Tarea:
Reproduce sin cambios las líneas de abajo, empezando por la primera y terminando con la línea que contiene "- [ ] 内存管理 - *内存策略：WeakMap", incluida. No agregues ninguna línea posterior.

Líneas dadas:
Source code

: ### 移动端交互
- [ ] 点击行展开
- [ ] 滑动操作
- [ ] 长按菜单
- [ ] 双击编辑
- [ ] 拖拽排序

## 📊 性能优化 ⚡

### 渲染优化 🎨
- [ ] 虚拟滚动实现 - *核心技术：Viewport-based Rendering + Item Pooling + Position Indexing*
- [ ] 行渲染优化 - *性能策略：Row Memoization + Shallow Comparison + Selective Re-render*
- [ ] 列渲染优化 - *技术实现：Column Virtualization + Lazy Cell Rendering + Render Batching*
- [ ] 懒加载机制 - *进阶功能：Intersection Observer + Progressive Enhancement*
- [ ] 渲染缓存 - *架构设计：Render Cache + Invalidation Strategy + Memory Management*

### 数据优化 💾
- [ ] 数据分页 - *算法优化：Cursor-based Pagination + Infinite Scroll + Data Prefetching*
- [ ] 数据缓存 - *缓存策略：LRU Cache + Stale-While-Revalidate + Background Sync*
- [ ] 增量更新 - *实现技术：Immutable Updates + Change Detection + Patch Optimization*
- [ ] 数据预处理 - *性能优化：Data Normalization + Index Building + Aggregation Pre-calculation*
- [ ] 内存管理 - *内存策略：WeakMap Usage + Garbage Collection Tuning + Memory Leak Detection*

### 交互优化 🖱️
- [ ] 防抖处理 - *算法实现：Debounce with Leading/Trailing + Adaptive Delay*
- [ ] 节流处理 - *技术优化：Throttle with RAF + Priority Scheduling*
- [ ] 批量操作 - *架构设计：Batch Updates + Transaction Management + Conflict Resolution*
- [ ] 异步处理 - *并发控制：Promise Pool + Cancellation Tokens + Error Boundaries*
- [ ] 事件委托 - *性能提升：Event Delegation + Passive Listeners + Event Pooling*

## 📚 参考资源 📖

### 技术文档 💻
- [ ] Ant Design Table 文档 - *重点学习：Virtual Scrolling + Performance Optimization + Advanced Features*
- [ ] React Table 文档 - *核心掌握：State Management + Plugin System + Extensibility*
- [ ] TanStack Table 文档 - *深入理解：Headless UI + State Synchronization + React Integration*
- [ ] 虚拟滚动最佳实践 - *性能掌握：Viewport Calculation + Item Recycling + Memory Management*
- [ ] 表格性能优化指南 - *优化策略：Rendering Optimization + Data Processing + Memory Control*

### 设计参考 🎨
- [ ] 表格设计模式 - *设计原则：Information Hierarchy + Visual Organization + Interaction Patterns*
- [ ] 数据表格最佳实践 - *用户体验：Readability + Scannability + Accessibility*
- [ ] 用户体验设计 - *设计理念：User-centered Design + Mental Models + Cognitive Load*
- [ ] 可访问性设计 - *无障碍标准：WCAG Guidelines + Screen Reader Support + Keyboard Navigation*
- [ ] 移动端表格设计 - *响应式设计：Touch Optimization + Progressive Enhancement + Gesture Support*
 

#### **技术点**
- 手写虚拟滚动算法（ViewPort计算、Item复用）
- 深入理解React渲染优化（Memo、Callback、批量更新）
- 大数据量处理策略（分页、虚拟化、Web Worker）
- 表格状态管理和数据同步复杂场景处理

Respuesta:
Source code

: ### 移动端交互
- [ ] 点击行展开
- [ ] 滑动操作
- [ ] 长按菜单
- [ ] 双击编辑
- [ ] 拖拽排序

## 📊 性能优化 ⚡

### 渲染优化 🎨
- [ ] 虚拟滚动实现 - *核心技术：Viewport-based Rendering + Item Pooling + Position Indexing*
- [ ] 行渲染优化 - *性能策略：Row Memoization + Shallow Comparison + Selective Re-render*
- [ ] 列渲染优化 - *技术实现：Column Virtualization + Lazy Cell Rendering + Render Batching*
- [ ] 懒加载机制 - *进阶功能：Intersection Observer + Progressive Enhancement*
- [ ] 渲染缓存 - *架构设计：Render Cache + Invalidation Strategy + Memory Management*

### 数据优化 💾
- [ ] 数据分页 - *算法优化：Cursor-based Pagination + Infinite Scroll + Data Prefetching*
- [ ] 数据缓存 - *缓存策略：LRU Cache + Stale-While-Revalidate + Background Sync*
- [ ] 增量更新 - *实现技术：Immutable Updates + Change Detection + Patch Optimization*
- [ ] 数据预处理 - *性能优化：Data Normalization + Index Building + Aggregation Pre-calculation*
- [ ] 内存管理 - *内存策略：WeakMap Usage + Garbage Collection Tuning + Memory Leak Detection*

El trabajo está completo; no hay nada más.